Ghatak explained that exosomes help in cross-talk between cells within an organ and between organs and systems in the body. Work during the past five years illuminates exosomes and their function central to understanding the complexities of health and disease. Exosomes are ubiquitous and seem to be involved in almost all aspects of biology and medicine, making their study critically important. The researchers looked at surface protein chemistry of exosomes and found that they may function like a postal address, determining the destination of specific exosomes. In the study, researchers reported exosomes originating from skin cells targeted to carry information to macrophages, an important inflammatory cell of the immune system.  

 “When these mechanisms are better understood, exosomes will be of major therapeutic value,” Ghatak added.

“I congratulate Dr. Ghatak for assembling an extraordinary team of chemists, nanoscientists and biologists to answer a question of extraordinary significance – what role do exosomes play at the site of injury?” said Chandan K. Sen, PhD, the J. Stanley Battersby Chair and Distinguished Professor.

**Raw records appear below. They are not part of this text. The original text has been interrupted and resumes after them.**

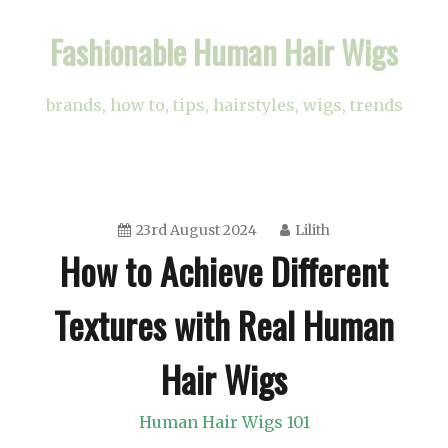
Skip
Fashionable Human Hair Wigs
to
content
brands, how to, tips, hairstyles, wigs, trends
23rd August 2024
Lilith
How to Achieve Different
Textures with Real Human
Hair Wigs
Human Hair Wigs 101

Sen is also a co-author of this new study and lead author on the original study reporting on TNT. At IU School of Medicine, Sen directs the Indiana Center for Regenerative Medicine and Engineering. 

“This work adds a new facet to what Tissue Nanotransfection can achieve,” said Sen.

The views expressed in this content represent the perspective and opinions of the author and may or may not represent the position of Indiana University School of Medicine.